• [Extract provided]:

________________

The use of the program Mathematica to simulate the electron density map for a hypothetical two-dimensional crystal structure is described here. In addition, the effect of thermal vibration on the resolution is simulated.

2. Methods

2.1. Structure factors and electron density function computations

The atomic scattering factor (f) of an atom depends on the electron density and can be found in the International Tables for X-ray Crystallography (1974, Vol. III). The thermal motion of the atoms affects this factor. In the simple case in which the components of vibration are the same in all directions, the vibration is called isotropic and the atomic scattering factor is

$[f = f_o \exp[- B(\sin ^2 \theta _{hk})/\lambda ^2 ], \eqno(1)]$

where [theta] _hk is the scattering angle, f_o is the scattering power of a given atom for a given reflection, [lambda] is the wavelength, and B is related to the mean square amplitude ( $[\overline{u^2}]$ ) of atomic vibration by

$[{B}_{j} = 8 \pi ^{2} \overline {{u}_{j}^{2}}. \eqno(2)]$

The structure-factor [F(hk)] calculation for centrosymmetric two-dimensional crystals, used in this paper, was performed using

$[ F(hk) = 2\textstyle\sum\limits_{j} f_{j}\cos [2\pi ( hx_{j} + ky_{j} )] , \eqno(3)]$

where f_j is the atomic scattering factor for each atom in the unit cell, h and k are reflection indexes, and x_j and y_j are fractional coordinates for each atom in the asymmetric unit. The summation is over atoms not related by the centre of symmetry (Stout & Jensen, 1989).

The Fourier expansion of the electron density function for a centrosymmetric two-dimensional crystal is

$[\rho (xy) = 2 \textstyle\sum\limits_{h} \textstyle\sum\limits_k F(hk) \cos [2 \pi (hx + ky) ], \eqno(4)]$

where h and k are integers over which the series is summed.

________________

Page images and extracted text:
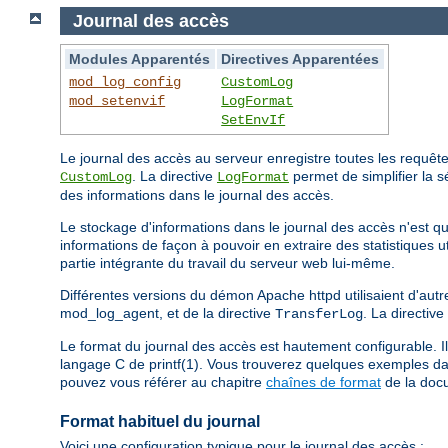
Journal des accès
Modules Apparentés
Directives Apparentées
mod_log_config
CustomLog
mod_setenvif
LogFormat
SetEnvIf
Le journal des accès au serveur enregistre toutes les requêtes 
. La directive
permet de simplifier la s
CustomLog
LogFormat
des informations dans le journal des accès.
Le stockage d'informations dans le journal des accès n'est que
informations de façon à pouvoir en extraire des statistiques 
partie intégrante du travail du serveur web lui-même.
Différentes versions du démon Apache httpd utilisaient d'autre
mod_log_agent, et de la directive
. La directive
TransferLog
Le format du journal des accès est hautement configurable. Il
langage C de printf(1). Vous trouverez quelques exemples dan
pouvez vous référer au chapitre
chaînes de format
de la doc
Format habituel du journal
Voici une configuration typique pour le journal des accès :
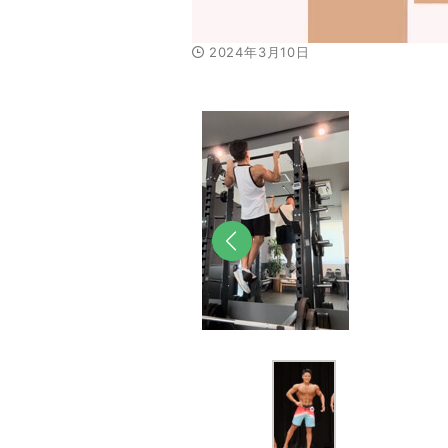
2024年3月10日
前へ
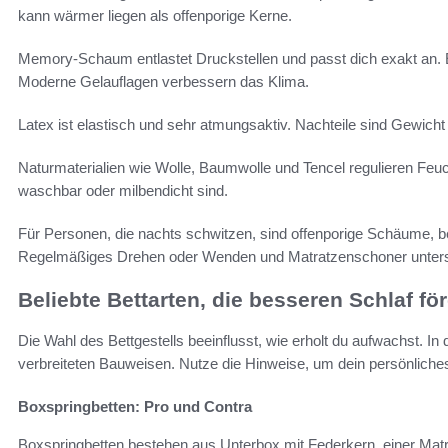
kann wärmer liegen als offenporige Kerne.
Memory-Schaum entlastet Druckstellen und passt dich exakt an.
Moderne Gelauflagen verbessern das Klima.
Latex ist elastisch und sehr atmungsaktiv. Nachteile sind Gewicht u
Naturmaterialien wie Wolle, Baumwolle und Tencel regulieren Feuc
waschbar oder milbendicht sind.
Für Personen, die nachts schwitzen, sind offenporige Schäume, 
Regelmäßiges Drehen oder Wenden und Matratzenschoner unterst
Beliebte Bettarten, die besseren Schlaf fö
Die Wahl des Bettgestells beeinflusst, wie erholt du aufwachst. In
verbreiteten Bauweisen. Nutze die Hinweise, um dein persönliches
Boxspringbetten: Pro und Contra
Boxspringbetten bestehen aus Unterbox mit Federkern, einer Matr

________________

• [What you are asked to do]: In the Methods excerpt above, which symbols are defined in the sentence that begins "where" and follows equation (1), and what is each one?

• [Completed task]:
- θ_hk: the scattering angle
- f_o: the scattering power of a given atom for a given reflection
- λ: the wavelength
- B: a quantity related to the mean square amplitude of atomic vibration